Weiß-blauer Himmel über grasgrünen Wiesen, die sich durchbrochen von glitzernden Seen und Flüssen vor einer imposanten Bergkulisse erstrecken, dazwischen zwiebelturmbewehrte kleine Kirchlein inmitten holzverkleideten, weiß getünchter Bauernhäuser mit leuchtend roten Geranienkästen vor den Fenstern – so kennt man Bayern in der ganzen Welt. Niederbayern präsentiert sich ähnlich schmuck mit den goldgelben Weizenfeldern des Gäubodens vor dunkel bewaldeten Bayerwaldbergen.
Ob im Unterland, an der Elbmündung oder in der Toskana: Regionen definieren sich gerne über naturnahe Landschaften und darin eingebettete charakteristische Versatzstücke der Kulturgeschichte. Historische Bauwerke und Siedlungen sollen uns an die „gute alte Zeit“ erinnern und in Kombination mit ästhetischen Naturbildern positiv stimmen. Industriegebiete, Plattenbausiedlungen und Autobahnzubringer passen da nicht ins Bild.
Die Eigenart einer Kulturlandschaft und damit insbesondere das kulturelle Erbe ist eine entscheidende Grundlage für die Identifikation der Bevölkerung mit „ihrer“ Kulturlandschaft und damit für die Entwicklung und Bewahrung eines „Heimatgefühls“. Zum ideellen Wert kommt dabei vielfach indirekt auch eine ökonomische und politische Dimension hinzu. Die vermeintliche Unberührtheit der Natur dient in Werbeprospekten als Verkaufsargument, die dokumentierte Ursprünglichkeit der Landschaft steht auf Wahlplakaten als Garant für Lebensqualität.
Mit dem Wissen um den Lauf der Geschichte und die Wandelbarkeit von Kultur fällt es jedoch oft schwer, an die Authentizität solcher Bilder – gleichwohl ob sprachlich formuliert oder optisch vor Augen gehalten – zu glauben. Wo hört Natur auf, wo fängt Kulturlandschaft an? Erkennen wir kulturell geschaffene Strukturen in der mythisch verklärten Natur überhaupt noch? Können wir akzeptieren, dass auch industrielle Produktionsstätten Zeugnisse unserer kulturellen Identität, ja sogar Kultur-Landschaft sind?
Kulturlandschaften sind mehr als ein Mosaik aus touristisch verwertbaren Glanzstücken.

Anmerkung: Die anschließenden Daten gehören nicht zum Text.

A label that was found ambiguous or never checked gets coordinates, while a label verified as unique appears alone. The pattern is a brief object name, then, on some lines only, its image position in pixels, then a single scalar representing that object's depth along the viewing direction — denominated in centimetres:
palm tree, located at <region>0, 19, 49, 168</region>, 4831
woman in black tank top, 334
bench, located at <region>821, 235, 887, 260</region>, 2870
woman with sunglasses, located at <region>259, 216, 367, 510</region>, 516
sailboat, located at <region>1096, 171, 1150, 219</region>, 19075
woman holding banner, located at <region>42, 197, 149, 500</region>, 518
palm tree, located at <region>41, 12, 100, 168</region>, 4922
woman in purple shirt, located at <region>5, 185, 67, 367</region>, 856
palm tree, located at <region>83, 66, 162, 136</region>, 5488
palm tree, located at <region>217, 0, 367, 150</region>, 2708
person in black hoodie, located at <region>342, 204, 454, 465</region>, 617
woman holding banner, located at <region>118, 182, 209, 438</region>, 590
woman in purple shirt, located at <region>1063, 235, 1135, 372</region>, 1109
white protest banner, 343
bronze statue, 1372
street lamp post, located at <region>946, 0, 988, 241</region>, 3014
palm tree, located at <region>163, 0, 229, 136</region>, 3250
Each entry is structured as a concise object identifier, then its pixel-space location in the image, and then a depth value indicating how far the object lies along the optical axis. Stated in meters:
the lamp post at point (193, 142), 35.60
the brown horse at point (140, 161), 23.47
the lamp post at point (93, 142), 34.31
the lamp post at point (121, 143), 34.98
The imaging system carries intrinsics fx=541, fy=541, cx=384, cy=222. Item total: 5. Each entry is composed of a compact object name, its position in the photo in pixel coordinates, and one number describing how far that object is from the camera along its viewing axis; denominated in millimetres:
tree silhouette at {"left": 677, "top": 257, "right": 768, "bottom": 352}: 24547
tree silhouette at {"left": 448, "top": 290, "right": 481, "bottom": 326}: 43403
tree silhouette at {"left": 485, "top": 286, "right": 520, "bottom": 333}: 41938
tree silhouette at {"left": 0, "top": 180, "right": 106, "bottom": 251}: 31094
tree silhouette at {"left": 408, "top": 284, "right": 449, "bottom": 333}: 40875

Sie sind lebendiger Spiegel unseres menschlichen Gestaltungswillens. Wir allein entscheiden, ob wir uns mit umzäunten Landschaftsreservaten zufrieden geben oder auch hinter der Fototapetenidylle auf Vielfalt, Nachhaltigkeit und Lebensqualität setzen. Wenn aus immer mehr Feldwegen geteerte Harvester-Bahnen werden, dann ist auch dies Ausdruck einer sich wandelnden Kulturlandschaft – gefallen muss es nicht.